The retail business is very speculative in the U.S., with increasingly intense competition. Under this competition, retail has changed from a business with strong earnings to one with slim profit margins. In some places, the pressure to compete has driven developers to build malls across the street from each other, such in Broward County, Fla. (which contains Fort Lauderdale).
Forest Fair Mall is a pretty good example of that kind of speculation, according to Eichelbaum, who believes that better market research would have convinced banks not to finance the once-upscale mall. But despite the overall retail saturation and Cincinnati's sprawling development patterns, the region hasn't attracted a lot of the newer and hipper chain stores.
A Mega Stumble
For months, Ohio Department of Transportation (ODOT) officials were under the impression that Michigan-based mall builder Taubman and Co. and Monroe developer Leonard Robinson were working on an interchange justification study. The work was required as part of a request to fund half of a $22 million highway interchange needed to access Taubman's proposed regional "value center" just off I-75 in Monroe, designed to draw shoppers from both Cincinnati and Dayton. Critics such as Brand called it the "mega-sprawl mall."
But the ODOT's spring application deadline passed without Taubman turning in the study, according to a letter from ODOT Director Gordon Proctor to the Ohio-Kentucky-Indiana Regional Council of Governments.
Robinson, however, hasn't conceded defeat.

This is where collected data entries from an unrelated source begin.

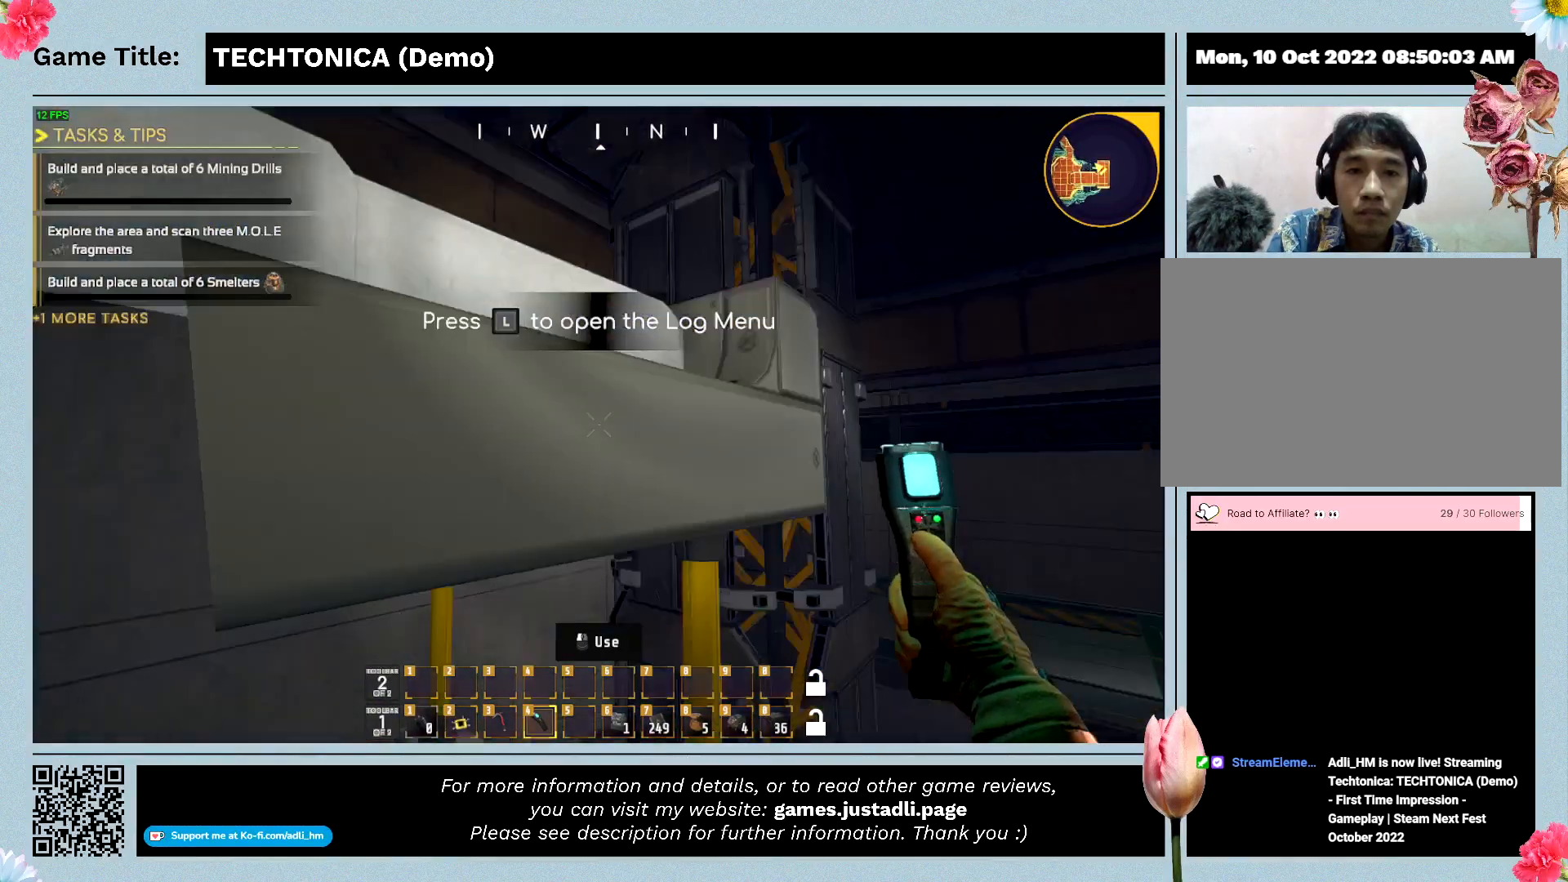
{"keys": ["w"], "events": []}
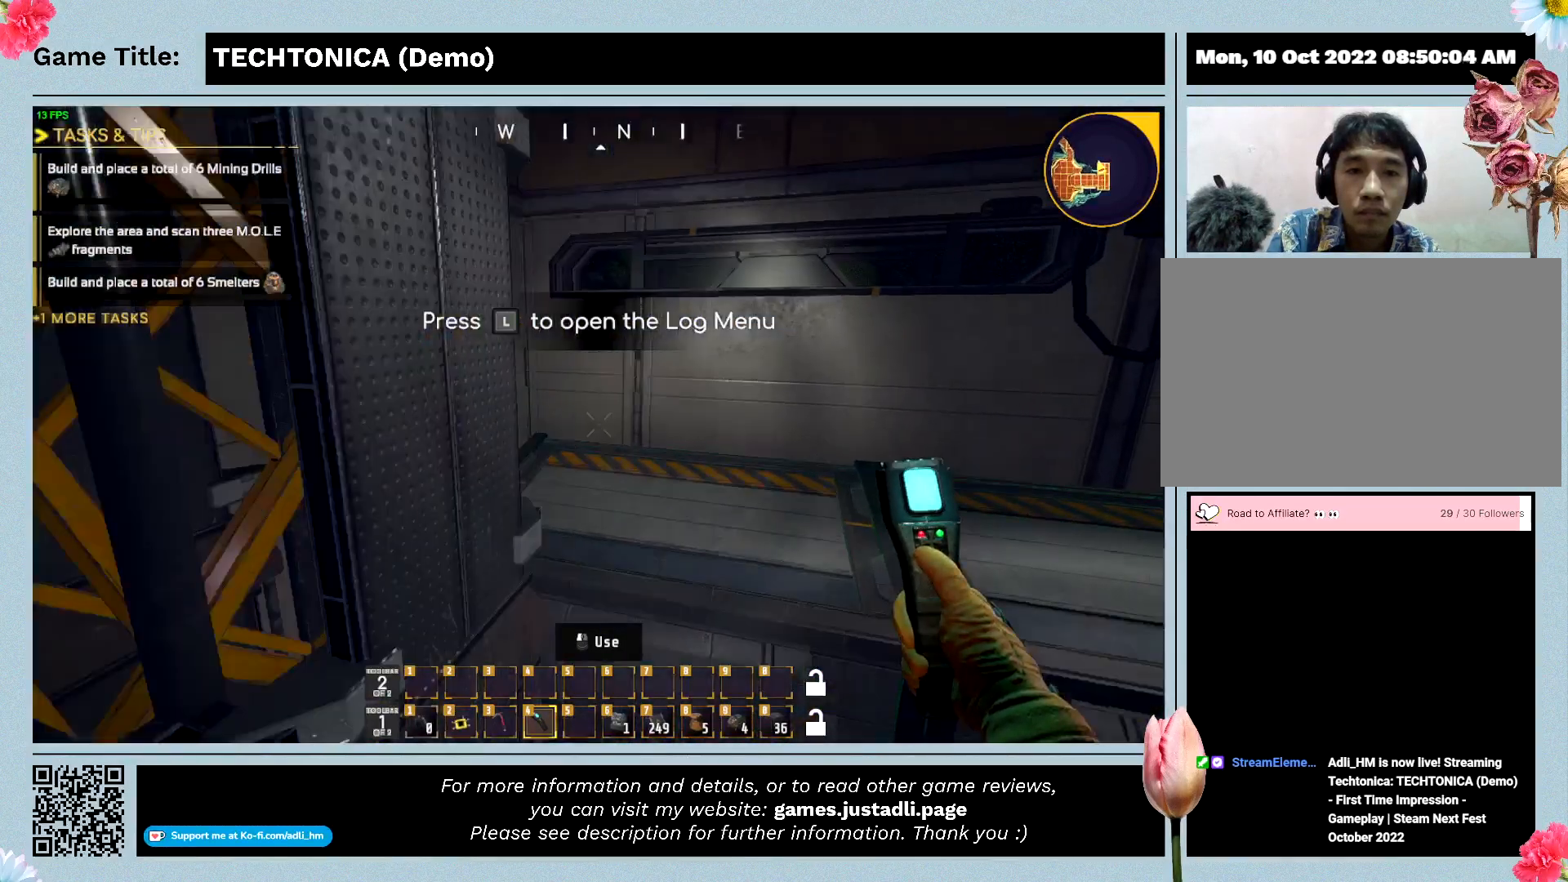
{"keys": ["w"], "events": []}
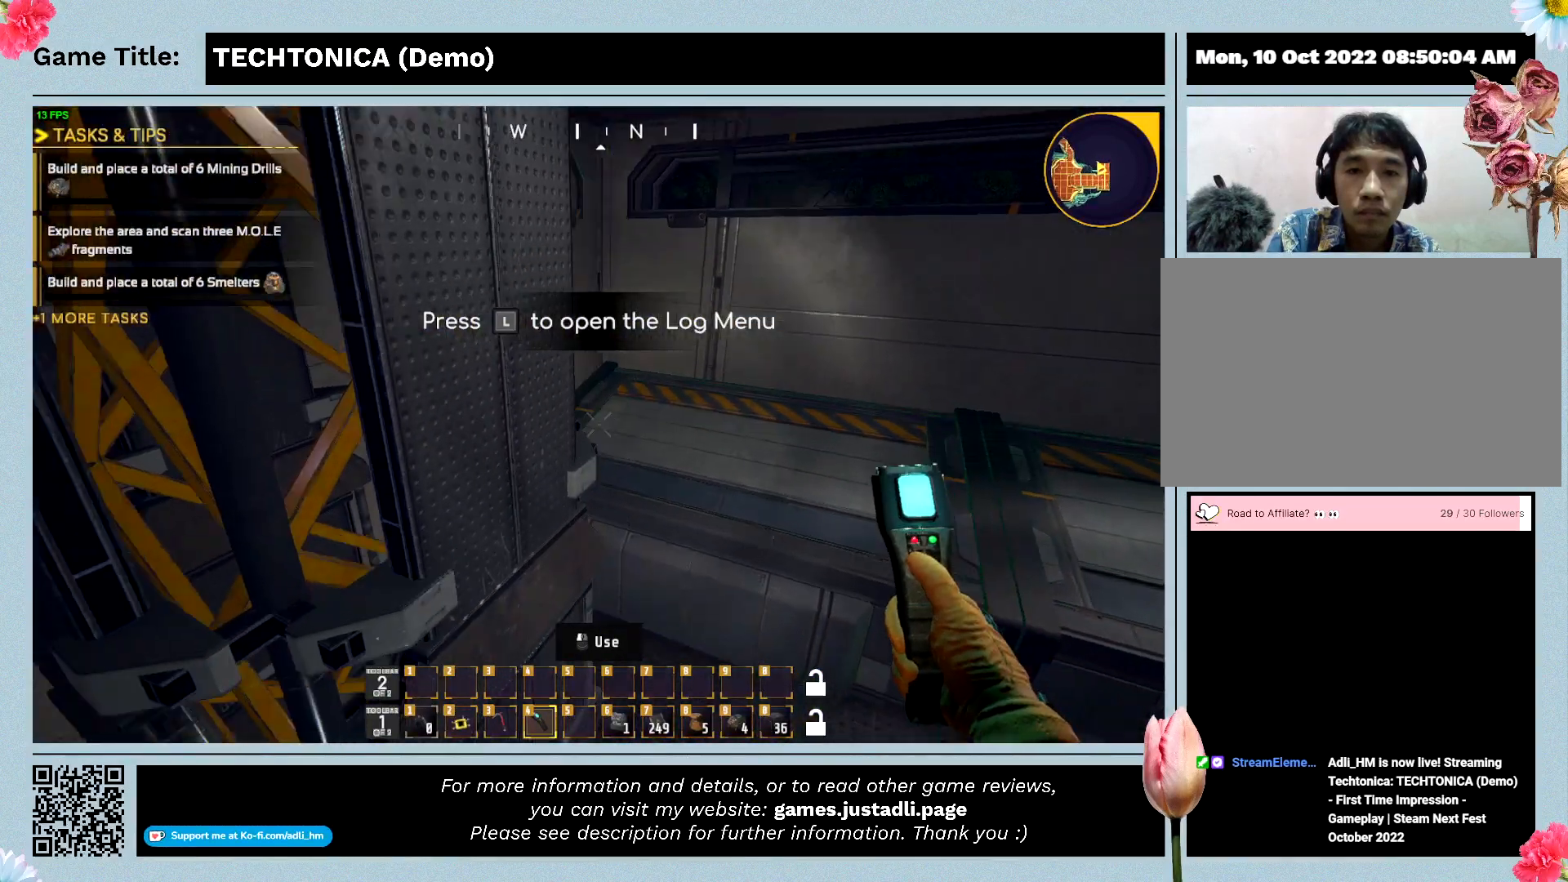
{"keys": ["w"], "events": []}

He said there just wasn't enough time to do a thorough study before ODOT's deadline and that Taubman still has a "long-term" option on the property.
Still, the project will have to wait at least one year to get another shot at state funding. Plus there's the issue of the more than 1,400 letters and emails ODOT received against the mall — the largest opposition to a state transportation project in the last few years.
John Hurley, vice president of real estate for Federated Department Stores, doesn't see a bright future for the Taubman project.
"The Monroe site really only ever had potential as an off-price project," Hurley said, such as an outlet mall. But with Bass Pro Shops moving into the redeveloped Forest Fair Mall, Taubman's list of potential tenants was shortened, he said.
Sprawl opponents, such as Brand, are claiming a "historic" victory, saying this is the first sprawling project in Southwest Ohio reversed by a massive public outcry.
But what about the other malls on Tristate drawing boards? None are attracting the fire the Taubman project has, probably because none need a $22 million, state-backed interchange to open. But four of the other five proposed malls are located in prime sprawl territory north of I-275 between I-71 and I-75.
At the same time, older malls are struggling to attract new shoppers, who are being lured to bigger specialty stores with flashier environments. At least two existing malls — Beechmont and Forest Fair — are being redeveloped to meet these new demands.
The Next Wave
The first of the new malls — the 350,000-square-foot, open-air Rookwood Commons — is opening Aug. 1 next to the existing Rookwood Pavilion in Norwood, the only new project inside the I-275 belt. It includes 45 stores, half of which are new to Cincinnati, such as the organic grocer Wild Oats, according to Mark Fallon, director of real estate for project developer Jeffrey Anderson Real Estate.
Of the new malls, Brand likes this one the best because it's located in an older neighborhood on a previously occupied site. We should be filling in our cities with these type of projects before we spread beyond the suburbs, he said.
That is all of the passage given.